<<<<

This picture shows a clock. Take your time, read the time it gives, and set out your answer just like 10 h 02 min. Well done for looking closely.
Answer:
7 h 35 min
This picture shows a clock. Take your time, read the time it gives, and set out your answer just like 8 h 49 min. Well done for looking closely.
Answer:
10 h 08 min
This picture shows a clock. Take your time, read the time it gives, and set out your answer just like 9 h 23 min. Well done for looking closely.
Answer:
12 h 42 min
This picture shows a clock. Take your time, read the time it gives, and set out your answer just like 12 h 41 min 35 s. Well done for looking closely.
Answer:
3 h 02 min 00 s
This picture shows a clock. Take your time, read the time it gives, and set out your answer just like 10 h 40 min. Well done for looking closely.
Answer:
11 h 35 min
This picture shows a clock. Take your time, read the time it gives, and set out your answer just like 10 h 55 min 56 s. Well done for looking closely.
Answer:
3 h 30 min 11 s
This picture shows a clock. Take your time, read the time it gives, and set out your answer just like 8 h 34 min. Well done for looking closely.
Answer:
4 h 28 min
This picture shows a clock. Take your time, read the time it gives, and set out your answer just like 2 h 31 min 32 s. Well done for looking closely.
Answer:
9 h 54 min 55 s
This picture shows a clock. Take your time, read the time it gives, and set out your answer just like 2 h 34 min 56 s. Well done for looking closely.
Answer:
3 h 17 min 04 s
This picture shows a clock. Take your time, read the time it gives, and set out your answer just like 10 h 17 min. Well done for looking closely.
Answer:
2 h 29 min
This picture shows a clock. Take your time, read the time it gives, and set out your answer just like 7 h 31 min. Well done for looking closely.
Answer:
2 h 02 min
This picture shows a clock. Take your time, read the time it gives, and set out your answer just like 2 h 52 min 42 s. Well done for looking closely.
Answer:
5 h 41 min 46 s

>>>>

ENUNCIADO
Vuelve a escribir todas las líneas anteriores sin cambiar nada.

RESULTADO
This picture shows a clock. Take your time, read the time it gives, and set out your answer just like 10 h 02 min. Well done for looking closely.
Answer:
7 h 35 min
This picture shows a clock. Take your time, read the time it gives, and set out your answer just like 8 h 49 min. Well done for looking closely.
Answer:
10 h 08 min
This picture shows a clock. Take your time, read the time it gives, and set out your answer just like 9 h 23 min. Well done for looking closely.
Answer:
12 h 42 min
This picture shows a clock. Take your time, read the time it gives, and set out your answer just like 12 h 41 min 35 s. Well done for looking closely.
Answer:
3 h 02 min 00 s
This picture shows a clock. Take your time, read the time it gives, and set out your answer just like 10 h 40 min. Well done for looking closely.
Answer:
11 h 35 min
This picture shows a clock. Take your time, read the time it gives, and set out your answer just like 10 h 55 min 56 s. Well done for looking closely.
Answer:
3 h 30 min 11 s
This picture shows a clock. Take your time, read the time it gives, and set out your answer just like 8 h 34 min. Well done for looking closely.
Answer:
4 h 28 min
This picture shows a clock. Take your time, read the time it gives, and set out your answer just like 2 h 31 min 32 s. Well done for looking closely.
Answer:
9 h 54 min 55 s
This picture shows a clock. Take your time, read the time it gives, and set out your answer just like 2 h 34 min 56 s. Well done for looking closely.
Answer:
3 h 17 min 04 s
This picture shows a clock. Take your time, read the time it gives, and set out your answer just like 10 h 17 min. Well done for looking closely.
Answer:
2 h 29 min
This picture shows a clock. Take your time, read the time it gives, and set out your answer just like 7 h 31 min. Well done for looking closely.
Answer:
2 h 02 min
This picture shows a clock. Take your time, read the time it gives, and set out your answer just like 2 h 52 min 42 s. Well done for looking closely.
Answer:
5 h 41 min 46 s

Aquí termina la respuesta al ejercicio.